At first glance, the line-up feels unusual. On closer inspection, it feels inevitable.
Today’s football fan isn’t defined by one interest. The same person watching Ronaldo score a free kick could also be listening to Travis Scott, following Kim Kardashian on Instagram, binge-watching Netflix and waiting for the latest sneaker drop. Entertainment, fashion, music and sport no longer exist in separate worlds. They shape one another every day, and Nike has built a campaign that reflects this cultural overlap.
Why Kim Kardashian Makes Perfect Sense
Kim Kardashian’s appearance generated the most debate, but it also reveals Nike’s thinking.
The brand isn’t trying to convince lifelong football supporters to watch the World Cup. They are already invested. Instead, Nike is extending football’s cultural reach by bringing in someone who commands attention across multiple audiences.
Kim Kardashian represents far more than celebrity. She connects with communities interested in:
- Fashion and beauty
- Entrepreneurship
- Lifestyle and entertainment
- Digital and social culture
Her appearance, alongside her football-loving son Saint West, subtly reinforces another shift. Football is increasingly becoming a shared family experience that reaches well beyond traditional supporters.
More Than Music, More Than Sport
Travis Scott’s inclusion follows the same logic. His partnership with Nike has made him one of the brand’s most influential collaborators, with sneaker launches that dominate conversations across music, fashion and streetwear. His role isn’t to validate football. It is to bring an entirely different audience into the World Cup conversation.
Cristiano Ronaldo, meanwhile, provides continuity. After more than two decades with Nike, he remains one of football’s defining figures and a symbol of elite performance. Surrounded by entertainers and cultural icons, Ronaldo reminds viewers that sporting excellence still sits at the centre of Nike’s identity.
Together, the three personalities represent different dimensions of influence:
- Cristiano Ronaldo represents sporting excellence.
- Kim Kardashian represents mainstream cultural influence.
- Travis Scott represents youth culture, music and fashion.

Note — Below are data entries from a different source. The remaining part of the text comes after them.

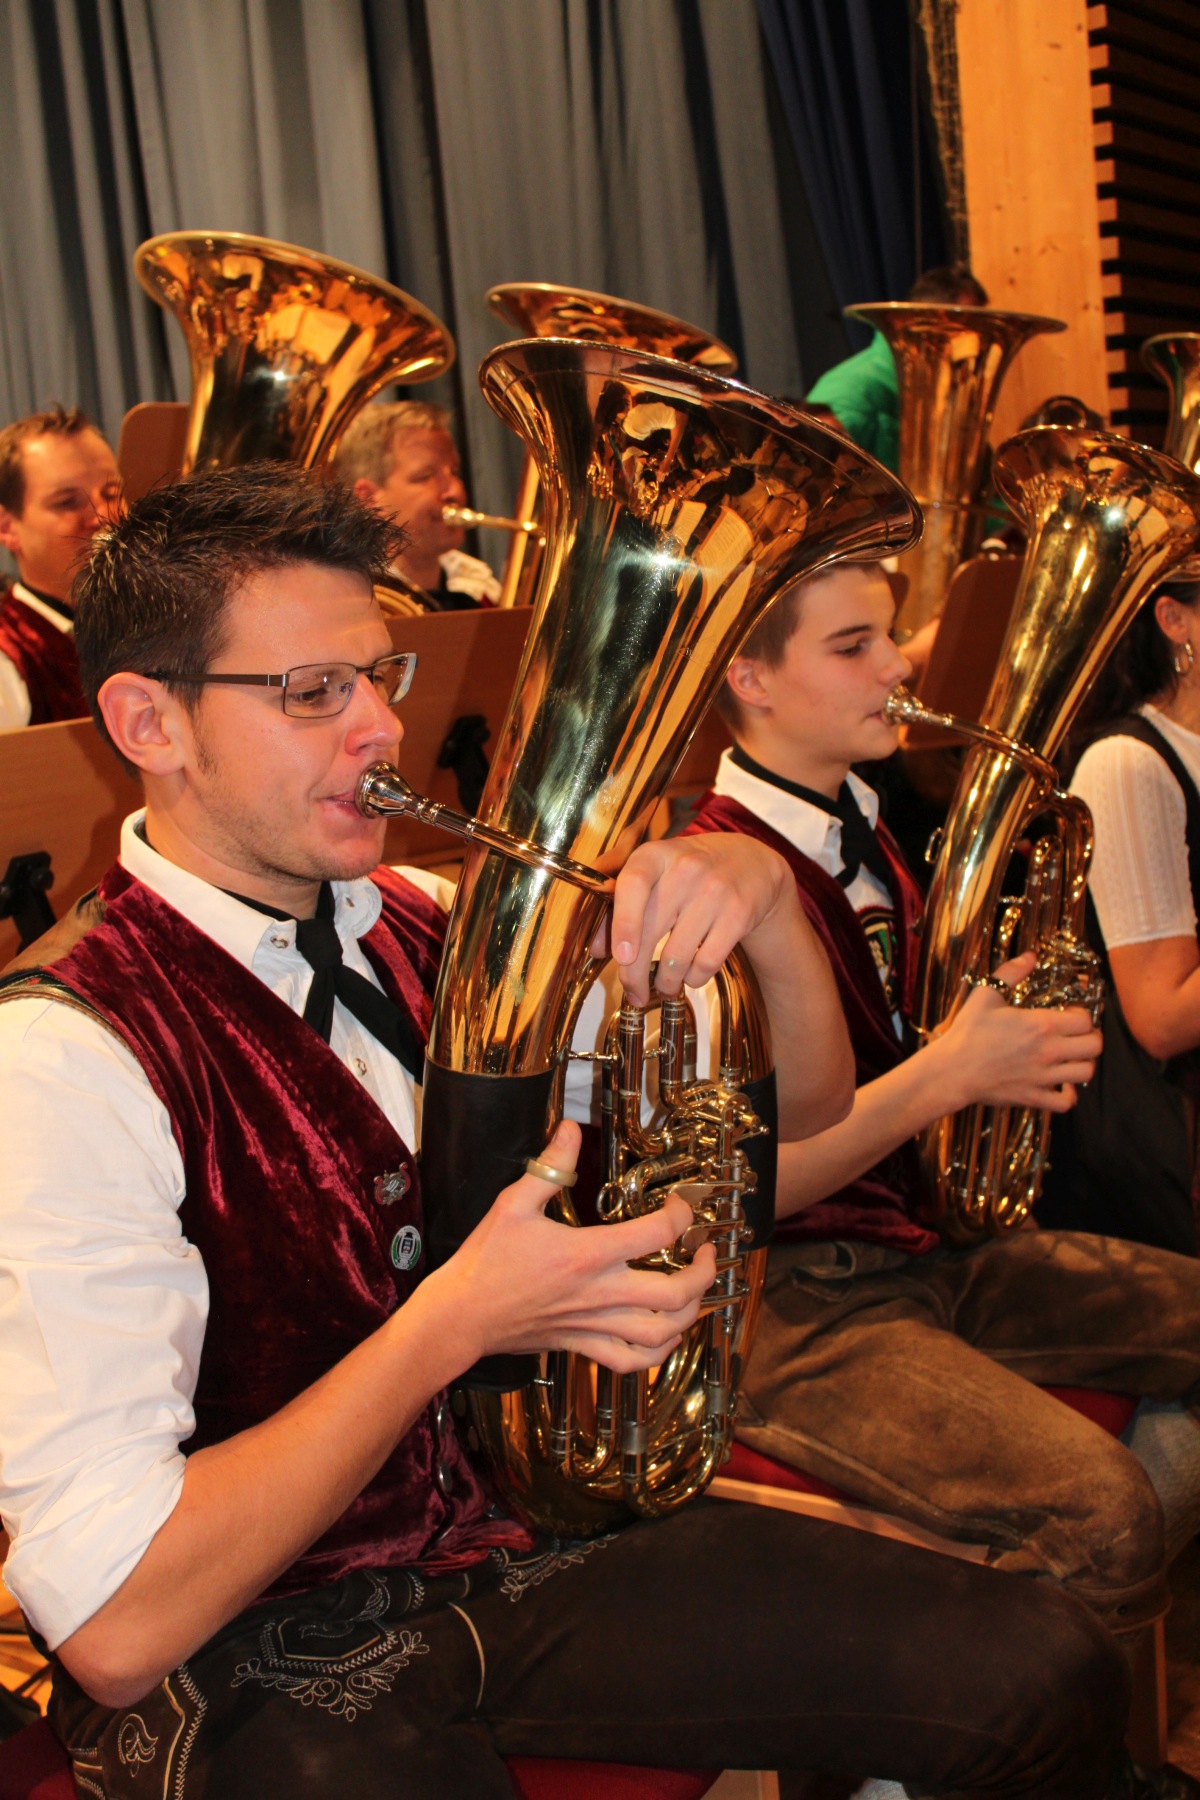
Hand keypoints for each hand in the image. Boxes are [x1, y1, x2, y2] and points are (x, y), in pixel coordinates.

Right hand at [432, 1121, 716, 1373]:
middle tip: (707, 1252)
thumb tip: (570, 1129)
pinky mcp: (582, 1346)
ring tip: (697, 1291)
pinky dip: (658, 1353)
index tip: (680, 1205)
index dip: (681, 1214)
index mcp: (587, 1254)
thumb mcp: (514, 1202)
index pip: (657, 1233)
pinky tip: (666, 1335)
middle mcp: (599, 1293)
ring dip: (690, 1313)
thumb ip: (550, 1166)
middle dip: (704, 1272)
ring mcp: (593, 1324)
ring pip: (661, 1333)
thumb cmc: (485, 1261)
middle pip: (675, 1293)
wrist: (461, 1315)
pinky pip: (631, 1361)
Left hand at [591, 834, 793, 1005]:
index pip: (633, 884)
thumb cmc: (687, 872)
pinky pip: (707, 962)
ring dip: (667, 982)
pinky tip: (690, 976)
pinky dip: (694, 978)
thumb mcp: (653, 872)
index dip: (623, 922)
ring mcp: (715, 891)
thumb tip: (595, 948)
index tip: (619, 956)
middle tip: (634, 994)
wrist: (750, 864)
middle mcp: (686, 869)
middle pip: (652, 931)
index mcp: (656, 855)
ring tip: (665, 987)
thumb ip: (617, 903)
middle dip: (636, 974)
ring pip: (679, 955)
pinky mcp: (739, 914)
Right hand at [929, 952, 1101, 1113]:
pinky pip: (1066, 1102)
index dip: (1082, 1015)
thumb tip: (1030, 956)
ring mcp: (1043, 1077)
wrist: (952, 1070)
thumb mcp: (986, 995)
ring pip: (1086, 1072)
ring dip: (1083, 1063)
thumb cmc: (967, 1033)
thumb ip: (1011, 973)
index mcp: (1041, 1025)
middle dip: (1090, 1037)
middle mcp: (1048, 1052)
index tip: (1070, 1014)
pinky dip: (1069, 1094)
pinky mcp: (1034, 1096)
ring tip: (1070, 1056)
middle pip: (1094, 1046)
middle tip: (1077, 1034)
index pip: (1085, 1020)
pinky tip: (1061, 1083)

Rather than competing for attention, they combine to expand the campaign’s relevance across multiple communities.
The New Playbook for Influence
Perhaps that is the campaign’s biggest lesson. Brands no longer need a single ambassador who represents the product. Increasingly, they need an ecosystem of ambassadors who represent the culture surrounding the product.
Nike understands that consumers belong to many communities at once. Football fans are also music lovers. Sneaker collectors follow athletes and entertainers. Fashion enthusiasts consume sport as part of broader popular culture. By bringing these worlds together, Nike has created a campaign designed not just for television, but for conversations across every platform.

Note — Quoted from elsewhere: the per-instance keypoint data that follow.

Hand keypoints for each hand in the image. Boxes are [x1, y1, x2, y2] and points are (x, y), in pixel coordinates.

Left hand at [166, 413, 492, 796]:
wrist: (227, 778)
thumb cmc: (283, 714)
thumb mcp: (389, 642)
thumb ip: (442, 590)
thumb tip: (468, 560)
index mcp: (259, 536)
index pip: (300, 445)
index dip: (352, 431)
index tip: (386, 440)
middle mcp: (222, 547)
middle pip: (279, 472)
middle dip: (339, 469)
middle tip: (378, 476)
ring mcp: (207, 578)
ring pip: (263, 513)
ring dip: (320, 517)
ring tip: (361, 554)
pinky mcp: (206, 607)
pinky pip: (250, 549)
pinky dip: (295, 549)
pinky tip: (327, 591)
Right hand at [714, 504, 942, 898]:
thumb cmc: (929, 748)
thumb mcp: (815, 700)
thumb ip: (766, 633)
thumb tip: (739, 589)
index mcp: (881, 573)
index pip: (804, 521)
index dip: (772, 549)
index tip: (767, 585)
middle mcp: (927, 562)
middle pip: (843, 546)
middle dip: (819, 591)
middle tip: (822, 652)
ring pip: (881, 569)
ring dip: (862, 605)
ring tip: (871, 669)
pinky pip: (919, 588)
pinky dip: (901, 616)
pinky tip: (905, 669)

For marketers, the campaign offers a few important takeaways:
- Culture now matters as much as category expertise.
- Influence is stronger when it comes from multiple communities.
- The biggest campaigns are designed to generate conversations, not just impressions.
- Modern marketing succeeds by connecting audiences rather than targeting them in isolation.
The Final Whistle
It is easy to ask why Kim Kardashian appears in a football commercial.
A better question is why a global event like the World Cup should belong only to footballers.
Nike believes the tournament has become one of the world’s biggest cultural stages, where sport, music, fashion, entertainment and social media intersect. Rip The Script isn’t trying to redefine football. It is recognising that football already belongs to a much larger cultural universe.
That may be Nike’s smartest play of all.